Fault-tolerant computing systems that use hardware redundancy may be constructed with multiple modules, such as central processing units (CPUs), operating in a synchronous, lock-step relationship (performing the same instructions on the same clock cycle). It is desirable for these systems to employ current-technology, enabling commodity ICs to reap the benefits of reduced size, increased performance and reduced cost. Being subject to the thermal conditions described above, it is desirable to utilize ICs with a thermal sensing capability in combination with a clock- throttling technique to manage the thermal load while preserving system reliability. However, allowing each processor within a fault-tolerant system to reduce its own clock rate as its temperature rose above a predetermined threshold would remove the ability of the processors to operate in lock step.
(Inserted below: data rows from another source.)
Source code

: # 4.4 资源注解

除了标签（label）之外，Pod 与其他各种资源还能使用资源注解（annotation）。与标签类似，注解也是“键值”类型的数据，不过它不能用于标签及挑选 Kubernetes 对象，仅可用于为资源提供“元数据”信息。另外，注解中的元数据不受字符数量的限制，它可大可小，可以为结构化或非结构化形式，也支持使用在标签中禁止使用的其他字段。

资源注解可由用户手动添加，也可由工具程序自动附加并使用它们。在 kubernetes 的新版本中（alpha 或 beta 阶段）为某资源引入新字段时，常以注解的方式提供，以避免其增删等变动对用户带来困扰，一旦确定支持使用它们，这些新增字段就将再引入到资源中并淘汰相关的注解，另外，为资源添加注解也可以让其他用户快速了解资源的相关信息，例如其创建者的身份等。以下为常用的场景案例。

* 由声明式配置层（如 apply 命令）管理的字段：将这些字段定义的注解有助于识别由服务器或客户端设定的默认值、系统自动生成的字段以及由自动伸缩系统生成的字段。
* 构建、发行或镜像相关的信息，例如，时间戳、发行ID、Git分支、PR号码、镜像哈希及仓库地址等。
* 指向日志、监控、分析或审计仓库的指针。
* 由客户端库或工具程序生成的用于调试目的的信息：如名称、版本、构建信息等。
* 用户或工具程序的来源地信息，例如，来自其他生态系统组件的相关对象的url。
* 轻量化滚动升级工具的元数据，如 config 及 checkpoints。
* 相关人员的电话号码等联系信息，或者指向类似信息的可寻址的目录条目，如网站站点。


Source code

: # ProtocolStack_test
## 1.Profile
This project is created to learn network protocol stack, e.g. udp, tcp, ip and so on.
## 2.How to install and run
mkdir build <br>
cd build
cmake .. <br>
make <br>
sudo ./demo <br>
This is because thermal gradients caused by ambient conditions would result in the on-die temperature of individual processors increasing above a common threshold at different times. This loss of synchronization would then result in system failures. The present invention avoids this problem.
The present invention relates to methods and apparatus for controlling central processing unit (CPU) power consumption in response to a reported environmental condition by varying the clock rate of each processor of a synchronous multi-processor system. The object of this invention is to maintain synchronization of all processors before, during, and after any clock-rate variation response to reported environmental conditions.
In accordance with one embodiment of the invention, a computer system employs two or more identical CPUs, each containing a microprocessor executing the same instructions at substantially the same time, according to the processor clock rate. Each microprocessor includes a thermal sensor that continuously monitors the on-die temperature and compares it to a pre-stored threshold value. In this embodiment, one feature of the invention is that when the measured on-die processor temperature crosses the threshold value, the microprocessor writes the result to a common, external interrupt register.
Another feature of the invention is the simultaneous interrupt notification to all CPUs of the multi-processor system of a reported over-temperature condition on any CPU. Upon interrupt notification, each microprocessor halts all applications and enters a service-handling routine where the contents of the interrupt register are read to determine the cause of the interrupt. Yet another feature of the invention is the simultaneous reduction of each processor clock rate to a lower rate in response to the reported over-temperature interrupt. In one embodiment, the microprocessor controls a local phase-locked loop (PLL) to reduce its local clock rate. When the microprocessor detects an over-temperature condition, it actuates a reduction of the local clock rate to a lower rate. Operation at the lower clock rate will reduce microprocessor power consumption resulting in an eventual reduction of the microprocessor""s, on-die temperature.
In another embodiment, one feature of the invention is a software-controlled polling of each CPU to report any over-temperature conditions. In this embodiment, each microprocessor is in communication with a register having a bit, or multiple bits, that effects control of the processor clock rate. Other embodiments are envisioned where the register effecting control of the processor clock rate may be contained within the microprocessor. Another feature of the invention is to simultaneously set the clock rate reduction bit, or multiple bits, within each register.